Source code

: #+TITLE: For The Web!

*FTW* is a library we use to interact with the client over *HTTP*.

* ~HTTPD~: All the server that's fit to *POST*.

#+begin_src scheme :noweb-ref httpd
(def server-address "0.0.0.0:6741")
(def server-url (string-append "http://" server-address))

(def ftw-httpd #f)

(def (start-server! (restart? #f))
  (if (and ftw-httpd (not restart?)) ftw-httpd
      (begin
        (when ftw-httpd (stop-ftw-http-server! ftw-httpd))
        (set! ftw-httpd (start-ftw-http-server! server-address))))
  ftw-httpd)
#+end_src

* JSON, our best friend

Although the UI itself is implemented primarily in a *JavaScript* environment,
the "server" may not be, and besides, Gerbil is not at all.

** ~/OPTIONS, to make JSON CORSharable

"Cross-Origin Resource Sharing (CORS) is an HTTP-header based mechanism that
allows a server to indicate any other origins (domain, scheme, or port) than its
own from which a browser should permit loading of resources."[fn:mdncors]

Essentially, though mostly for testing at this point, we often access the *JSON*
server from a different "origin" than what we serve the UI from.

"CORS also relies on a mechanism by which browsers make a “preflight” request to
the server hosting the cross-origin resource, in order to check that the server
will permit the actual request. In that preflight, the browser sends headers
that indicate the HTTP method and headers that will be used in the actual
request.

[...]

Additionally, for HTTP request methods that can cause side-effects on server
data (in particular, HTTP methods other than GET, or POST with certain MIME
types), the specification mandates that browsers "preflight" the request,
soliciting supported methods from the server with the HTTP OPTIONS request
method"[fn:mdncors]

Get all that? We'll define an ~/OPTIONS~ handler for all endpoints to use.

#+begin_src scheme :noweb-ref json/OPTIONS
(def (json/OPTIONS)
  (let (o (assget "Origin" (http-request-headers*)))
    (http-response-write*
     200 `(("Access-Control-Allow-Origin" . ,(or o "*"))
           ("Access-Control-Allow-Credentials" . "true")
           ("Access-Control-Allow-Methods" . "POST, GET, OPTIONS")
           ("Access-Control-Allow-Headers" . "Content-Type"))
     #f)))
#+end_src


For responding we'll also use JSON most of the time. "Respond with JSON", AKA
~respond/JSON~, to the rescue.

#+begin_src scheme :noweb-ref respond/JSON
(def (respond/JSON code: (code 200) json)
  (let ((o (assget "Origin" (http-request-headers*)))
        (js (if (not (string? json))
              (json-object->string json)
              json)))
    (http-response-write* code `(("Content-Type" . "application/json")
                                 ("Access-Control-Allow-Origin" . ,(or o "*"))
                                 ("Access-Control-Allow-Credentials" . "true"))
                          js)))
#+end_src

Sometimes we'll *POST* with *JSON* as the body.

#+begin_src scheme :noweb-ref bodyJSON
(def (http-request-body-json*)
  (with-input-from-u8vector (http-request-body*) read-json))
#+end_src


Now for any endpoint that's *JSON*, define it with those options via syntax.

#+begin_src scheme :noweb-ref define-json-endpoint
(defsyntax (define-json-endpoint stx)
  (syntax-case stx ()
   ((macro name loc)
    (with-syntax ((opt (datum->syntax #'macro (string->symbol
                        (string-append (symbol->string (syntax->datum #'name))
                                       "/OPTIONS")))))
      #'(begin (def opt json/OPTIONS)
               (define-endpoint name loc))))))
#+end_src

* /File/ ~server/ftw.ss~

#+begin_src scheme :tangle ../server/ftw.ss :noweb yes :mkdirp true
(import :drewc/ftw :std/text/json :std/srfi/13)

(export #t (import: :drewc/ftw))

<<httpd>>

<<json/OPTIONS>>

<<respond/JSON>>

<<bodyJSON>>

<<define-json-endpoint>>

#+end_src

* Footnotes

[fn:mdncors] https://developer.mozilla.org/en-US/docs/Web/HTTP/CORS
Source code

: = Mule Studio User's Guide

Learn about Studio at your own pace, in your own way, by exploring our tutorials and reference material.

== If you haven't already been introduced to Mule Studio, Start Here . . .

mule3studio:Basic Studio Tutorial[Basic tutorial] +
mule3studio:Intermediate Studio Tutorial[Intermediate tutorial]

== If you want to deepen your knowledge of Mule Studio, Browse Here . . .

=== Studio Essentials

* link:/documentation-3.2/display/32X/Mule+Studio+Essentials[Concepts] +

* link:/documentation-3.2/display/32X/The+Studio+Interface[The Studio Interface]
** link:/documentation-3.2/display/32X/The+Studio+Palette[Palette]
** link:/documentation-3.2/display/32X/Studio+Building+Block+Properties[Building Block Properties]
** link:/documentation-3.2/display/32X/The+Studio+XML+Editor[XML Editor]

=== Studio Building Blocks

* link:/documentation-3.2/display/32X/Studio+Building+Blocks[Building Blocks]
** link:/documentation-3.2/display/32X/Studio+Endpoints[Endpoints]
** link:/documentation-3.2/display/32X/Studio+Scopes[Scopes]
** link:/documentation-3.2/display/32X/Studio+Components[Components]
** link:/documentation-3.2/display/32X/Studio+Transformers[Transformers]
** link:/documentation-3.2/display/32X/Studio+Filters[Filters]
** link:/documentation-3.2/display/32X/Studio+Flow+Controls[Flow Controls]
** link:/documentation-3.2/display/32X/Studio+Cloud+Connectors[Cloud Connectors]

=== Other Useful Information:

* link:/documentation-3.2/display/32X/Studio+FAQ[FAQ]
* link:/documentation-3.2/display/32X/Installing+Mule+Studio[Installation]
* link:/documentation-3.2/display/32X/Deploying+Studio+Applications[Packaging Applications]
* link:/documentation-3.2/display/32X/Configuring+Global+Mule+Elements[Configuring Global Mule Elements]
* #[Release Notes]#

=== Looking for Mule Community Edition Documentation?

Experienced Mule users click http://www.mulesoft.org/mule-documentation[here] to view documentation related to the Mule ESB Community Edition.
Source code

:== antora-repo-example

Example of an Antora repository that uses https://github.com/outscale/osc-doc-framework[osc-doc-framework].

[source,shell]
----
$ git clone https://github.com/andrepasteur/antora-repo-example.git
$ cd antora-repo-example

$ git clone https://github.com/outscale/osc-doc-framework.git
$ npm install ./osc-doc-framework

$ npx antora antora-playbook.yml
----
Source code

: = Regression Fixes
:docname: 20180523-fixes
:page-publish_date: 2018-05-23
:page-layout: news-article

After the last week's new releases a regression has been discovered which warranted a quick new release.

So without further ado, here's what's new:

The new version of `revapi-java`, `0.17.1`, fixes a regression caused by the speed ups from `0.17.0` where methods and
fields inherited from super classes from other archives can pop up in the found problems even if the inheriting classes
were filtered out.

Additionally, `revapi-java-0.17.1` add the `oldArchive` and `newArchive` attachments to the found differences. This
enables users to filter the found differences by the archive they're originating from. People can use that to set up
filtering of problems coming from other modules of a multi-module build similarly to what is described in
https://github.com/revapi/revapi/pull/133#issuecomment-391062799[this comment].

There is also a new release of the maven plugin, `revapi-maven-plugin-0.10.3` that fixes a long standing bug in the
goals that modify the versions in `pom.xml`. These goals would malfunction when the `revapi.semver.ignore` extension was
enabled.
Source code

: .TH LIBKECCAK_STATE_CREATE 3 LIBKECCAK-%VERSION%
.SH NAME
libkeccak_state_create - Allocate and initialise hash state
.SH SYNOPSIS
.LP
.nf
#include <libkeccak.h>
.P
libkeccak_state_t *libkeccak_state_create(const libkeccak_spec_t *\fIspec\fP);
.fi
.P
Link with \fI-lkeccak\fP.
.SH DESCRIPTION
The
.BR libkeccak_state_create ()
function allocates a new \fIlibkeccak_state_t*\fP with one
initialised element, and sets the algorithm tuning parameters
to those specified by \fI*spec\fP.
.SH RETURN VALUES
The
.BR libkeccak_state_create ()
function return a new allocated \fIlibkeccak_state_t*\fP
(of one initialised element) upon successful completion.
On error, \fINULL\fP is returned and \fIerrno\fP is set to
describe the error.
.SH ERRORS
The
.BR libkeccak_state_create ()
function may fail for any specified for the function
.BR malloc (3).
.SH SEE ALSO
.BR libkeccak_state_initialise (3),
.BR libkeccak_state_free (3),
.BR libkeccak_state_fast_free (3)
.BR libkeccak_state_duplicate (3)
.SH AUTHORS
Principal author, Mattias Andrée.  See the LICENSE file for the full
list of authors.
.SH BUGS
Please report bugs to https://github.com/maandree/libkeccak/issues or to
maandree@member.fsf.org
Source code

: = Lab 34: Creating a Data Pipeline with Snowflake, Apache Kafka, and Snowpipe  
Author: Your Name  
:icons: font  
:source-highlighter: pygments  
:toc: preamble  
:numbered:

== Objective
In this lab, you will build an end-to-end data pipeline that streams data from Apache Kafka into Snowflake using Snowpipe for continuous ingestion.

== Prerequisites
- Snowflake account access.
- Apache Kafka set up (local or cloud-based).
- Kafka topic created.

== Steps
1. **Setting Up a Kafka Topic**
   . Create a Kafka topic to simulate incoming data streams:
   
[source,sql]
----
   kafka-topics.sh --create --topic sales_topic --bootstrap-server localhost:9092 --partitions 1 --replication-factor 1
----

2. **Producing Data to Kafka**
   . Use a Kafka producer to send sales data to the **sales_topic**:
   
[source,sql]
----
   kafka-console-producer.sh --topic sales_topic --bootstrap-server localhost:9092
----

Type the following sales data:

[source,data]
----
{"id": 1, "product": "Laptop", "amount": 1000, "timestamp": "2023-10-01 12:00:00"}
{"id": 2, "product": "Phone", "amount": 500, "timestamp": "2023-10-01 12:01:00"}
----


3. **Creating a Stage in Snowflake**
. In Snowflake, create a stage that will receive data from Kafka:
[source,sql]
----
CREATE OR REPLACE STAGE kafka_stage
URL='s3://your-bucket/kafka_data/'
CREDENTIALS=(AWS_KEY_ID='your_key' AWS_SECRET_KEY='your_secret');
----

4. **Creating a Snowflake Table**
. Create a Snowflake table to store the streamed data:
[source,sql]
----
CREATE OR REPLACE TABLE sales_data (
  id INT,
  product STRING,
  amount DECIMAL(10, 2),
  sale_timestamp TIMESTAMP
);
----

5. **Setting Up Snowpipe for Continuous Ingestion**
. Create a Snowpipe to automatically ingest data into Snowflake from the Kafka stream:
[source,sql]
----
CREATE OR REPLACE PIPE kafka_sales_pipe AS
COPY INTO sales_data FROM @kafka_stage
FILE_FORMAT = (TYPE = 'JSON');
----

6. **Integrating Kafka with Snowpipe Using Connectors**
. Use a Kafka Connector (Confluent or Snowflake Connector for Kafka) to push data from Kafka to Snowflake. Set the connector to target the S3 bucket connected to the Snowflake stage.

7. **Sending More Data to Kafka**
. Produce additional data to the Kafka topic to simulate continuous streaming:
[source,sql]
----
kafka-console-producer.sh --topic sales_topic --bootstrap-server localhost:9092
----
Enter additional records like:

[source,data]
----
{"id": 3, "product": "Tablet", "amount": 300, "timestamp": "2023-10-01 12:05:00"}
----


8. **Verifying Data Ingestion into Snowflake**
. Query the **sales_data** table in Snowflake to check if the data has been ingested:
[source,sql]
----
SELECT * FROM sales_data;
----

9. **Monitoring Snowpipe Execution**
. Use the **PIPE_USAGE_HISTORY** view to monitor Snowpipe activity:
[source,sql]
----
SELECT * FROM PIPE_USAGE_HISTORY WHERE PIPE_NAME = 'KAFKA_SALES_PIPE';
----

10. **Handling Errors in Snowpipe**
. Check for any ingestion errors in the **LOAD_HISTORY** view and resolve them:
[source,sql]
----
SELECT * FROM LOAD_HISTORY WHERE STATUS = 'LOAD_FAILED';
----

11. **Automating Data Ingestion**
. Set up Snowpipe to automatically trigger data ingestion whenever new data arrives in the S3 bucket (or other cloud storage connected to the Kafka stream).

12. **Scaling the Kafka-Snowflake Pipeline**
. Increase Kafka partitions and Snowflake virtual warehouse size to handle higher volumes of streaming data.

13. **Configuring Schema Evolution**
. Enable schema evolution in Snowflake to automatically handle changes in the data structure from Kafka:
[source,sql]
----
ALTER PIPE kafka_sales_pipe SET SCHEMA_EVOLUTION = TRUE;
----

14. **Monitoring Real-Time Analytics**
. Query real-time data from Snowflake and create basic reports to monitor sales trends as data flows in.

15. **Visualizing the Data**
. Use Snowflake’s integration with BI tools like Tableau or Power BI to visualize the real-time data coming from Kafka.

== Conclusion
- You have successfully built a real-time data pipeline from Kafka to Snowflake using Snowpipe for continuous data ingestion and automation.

============

Above are some records; copy exactly the lines from the one with "COPY INTO sales_data FROM @kafka_stage" through the one with "11. **Automating Data Ingestion**", both included, and no others.

COPY INTO sales_data FROM @kafka_stage
FILE_FORMAT = (TYPE = 'JSON');
----

6. **Integrating Kafka with Snowpipe Using Connectors**
. Use a Kafka Connector (Confluent or Snowflake Connector for Kafka) to push data from Kafka to Snowflake. Set the connector to target the S3 bucket connected to the Snowflake stage.

7. **Sending More Data to Kafka**
. Produce additional data to the Kafka topic to simulate continuous streaming:
[source,sql]
----
kafka-console-producer.sh --topic sales_topic --bootstrap-server localhost:9092
----
Enter additional records like:

[source,data]
----
{"id": 3, "product": "Tablet", "amount": 300, "timestamp": "2023-10-01 12:05:00"}
----


8. **Verifying Data Ingestion into Snowflake**
. Query the **sales_data** table in Snowflake to check if the data has been ingested:
[source,sql]
----
SELECT * FROM sales_data;
----

9. **Monitoring Snowpipe Execution**
. Use the **PIPE_USAGE_HISTORY** view to monitor Snowpipe activity:
[source,sql]
----
SELECT * FROM PIPE_USAGE_HISTORY WHERE PIPE_NAME = 'KAFKA_SALES_PIPE';
----

10. **Handling Errors in Snowpipe**
. Check for any ingestion errors in the **LOAD_HISTORY** view and resolve them:
[source,sql]
----
SELECT * FROM LOAD_HISTORY WHERE STATUS = 'LOAD_FAILED';
----

11. **Automating Data Ingestion**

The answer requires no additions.